Decoding the immigrant woman

From meal prep to career aspirations, Harbinger's Jennifer Lomax dishes on what makes the multicultural female unique.

shutterstock_184805357By Jennifer Lomax

Somewhere between big data and social media, “multicultural marketing” has spent some time in the marketing spotlight, and deservedly so.

After years of increased immigration, North America has evolved into a rich tapestry of ethnicities, reflecting diverse languages, customs and cultures from across the globe. Today, immigrants and visible minorities make up a substantive proportion of North American cities and communities. As of the 2011 census, immigrants comprise over 20% of the Canadian population; this is the highest proportion of immigrants among G8 countries. Although most newcomers to Canada in the past decade have come from Asia and the Middle East, 2011 saw the arrival of newcomers from more than 200 ethnic origins

Considering most Canadian newcomers are between 25 and 54 years old, it stands to reason that immigrants bring with them generations of history and tradition, which influence how they see the world, how they raise their families and how they make purchase decisions. Although immigrants tend to adopt western traditions and jump into the North American melting pot, many norms and values from their homeland are passed on and have a lasting impact on future generations of North American consumers.

In Harbinger’s recent study “Decoding the Female Consumer & Brand Loyalty,” we found that female immigrants do view the world differently from their non-immigrant neighbours. Differences also exist for female consumers born in North America to immigrant parents. Among the study findings, the following trends among immigrant women emerged:

- Immigrants spend 50% more time per week preparing meals at home and completing household chores; they also spend nearly double the time per week shopping for pleasure.

- 48% of immigrant women, compared to 39% of non-immigrant woman, consider personal appearance a high or critical priority.
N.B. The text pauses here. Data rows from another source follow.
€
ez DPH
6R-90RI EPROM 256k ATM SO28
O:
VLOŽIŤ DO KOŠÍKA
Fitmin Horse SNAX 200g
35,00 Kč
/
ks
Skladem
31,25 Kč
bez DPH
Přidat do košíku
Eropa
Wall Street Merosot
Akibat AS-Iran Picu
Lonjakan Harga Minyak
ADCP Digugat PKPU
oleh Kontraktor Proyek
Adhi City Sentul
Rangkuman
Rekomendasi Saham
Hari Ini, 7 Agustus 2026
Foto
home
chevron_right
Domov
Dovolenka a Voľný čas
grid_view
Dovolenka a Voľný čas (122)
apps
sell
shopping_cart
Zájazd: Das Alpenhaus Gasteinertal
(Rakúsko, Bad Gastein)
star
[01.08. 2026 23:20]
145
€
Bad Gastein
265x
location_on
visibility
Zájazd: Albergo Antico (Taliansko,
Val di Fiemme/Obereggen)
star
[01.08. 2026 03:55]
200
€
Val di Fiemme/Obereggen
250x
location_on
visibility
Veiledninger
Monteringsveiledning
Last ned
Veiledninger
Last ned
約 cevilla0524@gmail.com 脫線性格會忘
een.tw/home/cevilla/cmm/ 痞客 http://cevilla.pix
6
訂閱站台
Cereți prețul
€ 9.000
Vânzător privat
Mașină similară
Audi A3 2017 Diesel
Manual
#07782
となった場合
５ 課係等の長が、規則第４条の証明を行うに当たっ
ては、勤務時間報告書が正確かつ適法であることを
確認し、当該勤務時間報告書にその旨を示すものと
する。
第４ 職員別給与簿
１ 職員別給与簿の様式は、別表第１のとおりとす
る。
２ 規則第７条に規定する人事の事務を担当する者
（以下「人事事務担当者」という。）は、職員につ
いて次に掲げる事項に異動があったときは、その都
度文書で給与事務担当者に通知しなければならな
Immigrants are more loyal to cosmetics and personal grooming brands – but spend less time grooming and are less likely to worry about their appearance or weight.
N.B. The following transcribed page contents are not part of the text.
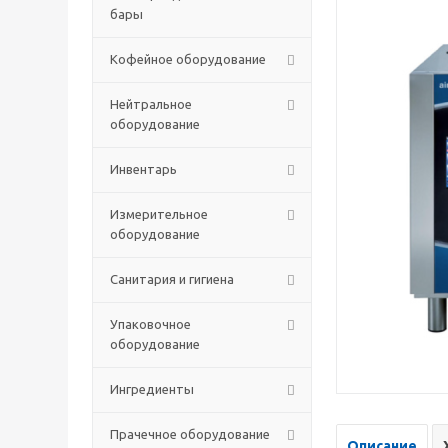
бары
Кофейное оборудование
Нейтральное
оборудование
Инвентарь
Измерительное
оборудование
Санитария и гигиена
Упаковочное
оборудование
Ингредиенты
Прачечное оборудование
Описание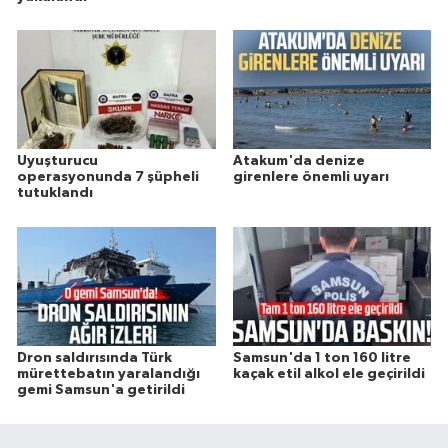
Uyuşturucu
Atakum'da denize
operasyonunda 7 şüpheli
girenlere önemli uyarı
tutuklandı
Dron saldırısında Türk
Samsun'da 1 ton 160 litre
mürettebatın yaralandığı
kaçak etil alkol ele geçirildi
gemi Samsun'a getirildi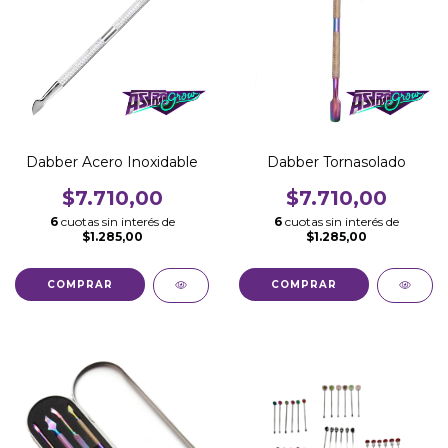
Dabber Acero Inoxidable
Dabber Tornasolado
$7.710,00
$7.710,00
6
cuotas sin interés de
6
cuotas sin interés de
$1.285,00
$1.285,00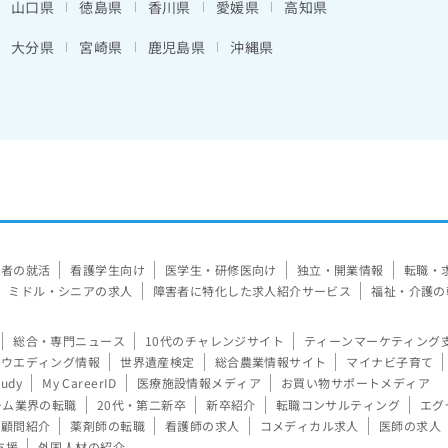
山口県
徳島県
香川県
愛媛県
高知県
大分県
宮崎県
鹿児島県
沖縄県
験者の就活
看護学生向け
医学生・研修医向け
独立・開業情報
転職・
ミドル・シニアの求人
障害者に特化した求人紹介サービス
福祉・介護の
総合・専門ニュース
10代のチャレンジサイト
ティーンマーケティング
ウエディング情報
世界遺産検定
総合農業情報サイト
マイナビ子育て
tudy
My CareerID
医療施設情報メディア
お買い物サポートメディア
ーム業界の転職
20代・第二新卒
新卒紹介
転職コンサルティング
エグ
顧問紹介
薬剤師の転職
看護師の求人
コメディカル求人
医師の求人
支援
外国人材の紹介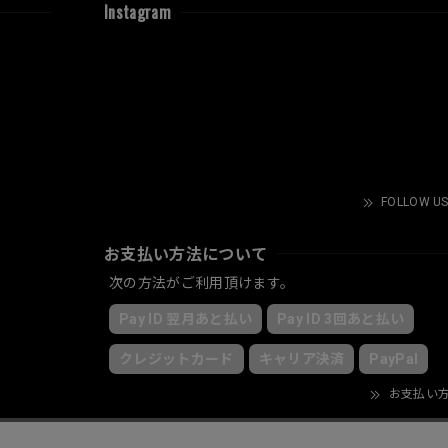
Instagram
FOLLOW US
お支払い方法について
次の方法がご利用頂けます。
Pay ID 翌月あと払い
Pay ID 3回あと払い
クレジットカード
キャリア決済
PayPal
お支払い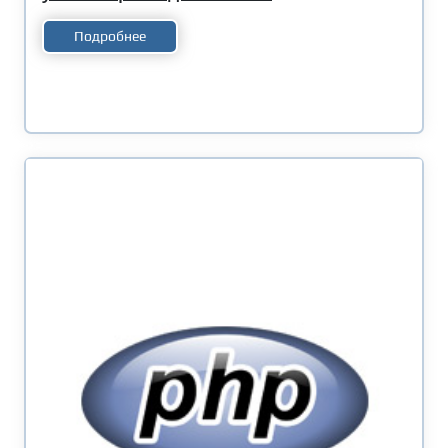
Подробнее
- 50% of immigrant women, versus 39% of non-immigrants women, consider career a high or critical priority. Immigrant women are also more likely to possess a university/post-grad degree or professional designation (71% of immigrants compared to 60% of North American born).

- Women born abroad are less likely to name “value” (67% vs. 77% of non-immigrants) or “does what it says it will do” (55% vs. 70% of non-immigrants) as having a strong influence on brand preference and loyalty; instead, they are more likely to be swayed by brand recommendations (40% vs. 34% non-immigrants).
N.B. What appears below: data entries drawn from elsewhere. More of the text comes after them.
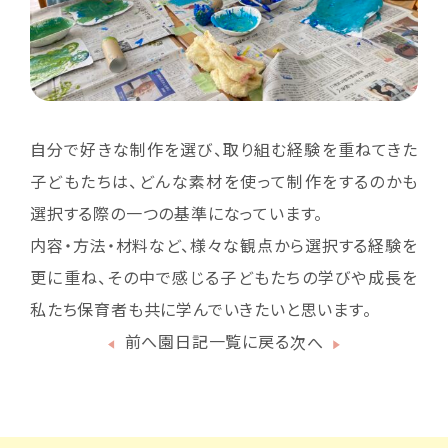
自分で好きな制作を選び、取り組む経験を重ねてきた
子どもたちは、どんな素材を使って制作をするのかも
選択する際の一つの基準になっています。
内容・方法・材料など、様々な観点から選択する経験を
更に重ね、その中で感じる子どもたちの学びや成長を
私たち保育者も共に学んでいきたいと思います。
前へ
園日記一覧に戻る
次へ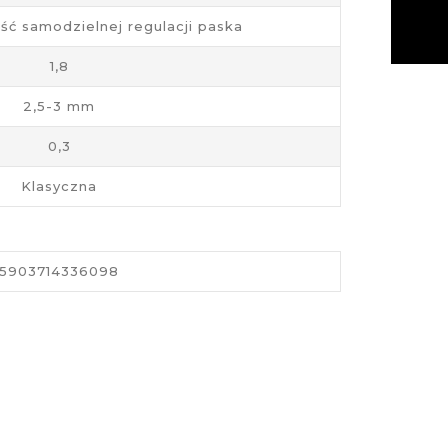
ość samodzielnej regulacji paska
1,8
2,5-3 mm
0,3
Klasyczna
5903714336098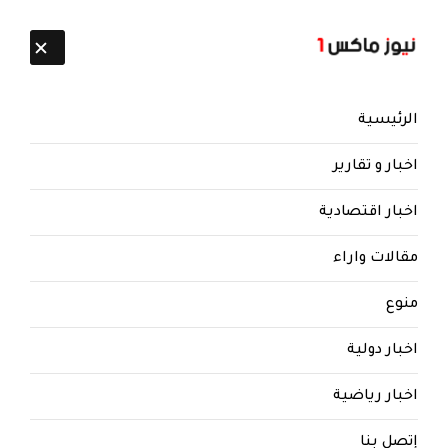
تابعنا:
8 أغسطس 2026
الرئيسية
اخبار و تقارير
اخبار اقتصادية
مقالات واراء
نيوز ماكس ون
منذ 8 سنوات
منوع
بعد عزوف الشباب والرجال الالتحاق
اخبار دولية
بالجماعة .. الحوثي يتوجه لاستقطاب
النساء .. ناشط يكشف ممارسات
اخبار رياضية
الحوثة في حجة.. التفاصيل
إتصل بنا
Among immigrant women, there are some differences between those who had children abroad and those who did not. Generally, immigrant women with children born abroad are more oriented to family and household than to career and development. Specifically, they consider career a lesser priority and report lower personal or household income, while reporting greater value of relationships. Their aspirations are more likely tied to order, fulfilment and relationships, less so to confidence, fun or belonging.

So, what does this mean for marketers?

The obvious takeaway is that the North American immigrant and visible minority population is too large and lucrative for marketers to ignore. The good news is that most immigrants think brands are doing a decent job of understanding them and meeting their needs.

That being said, here are five takeaways worth remembering when trying to reach immigrant women:

  1. Be cautious of stereotyping – despite differences noted in this study, many values, behaviours and aspirations are shared among immigrant and non-immigrant women.
  2. Be aware of differences between women who immigrate with children in tow vs. those who arrive without.
  3. Leverage influencers and advocates to drive credible brand recommendations; third-party endorsements are particularly powerful in driving preference and loyalty with this group.
  4. Visually reflect today’s broad, multicultural definition of beauty in marketing content, particularly in the personal grooming and cosmetics categories where immigrants are most loyal.
  5. For food brands, remember to consider the tastes and behaviours of key ethnic groups when making brand decisions – from purpose, to product innovation, to packaging and distribution.
Jennifer_Lomax_Headshot[1]Jennifer Lomax is senior strategic planner at Harbinger.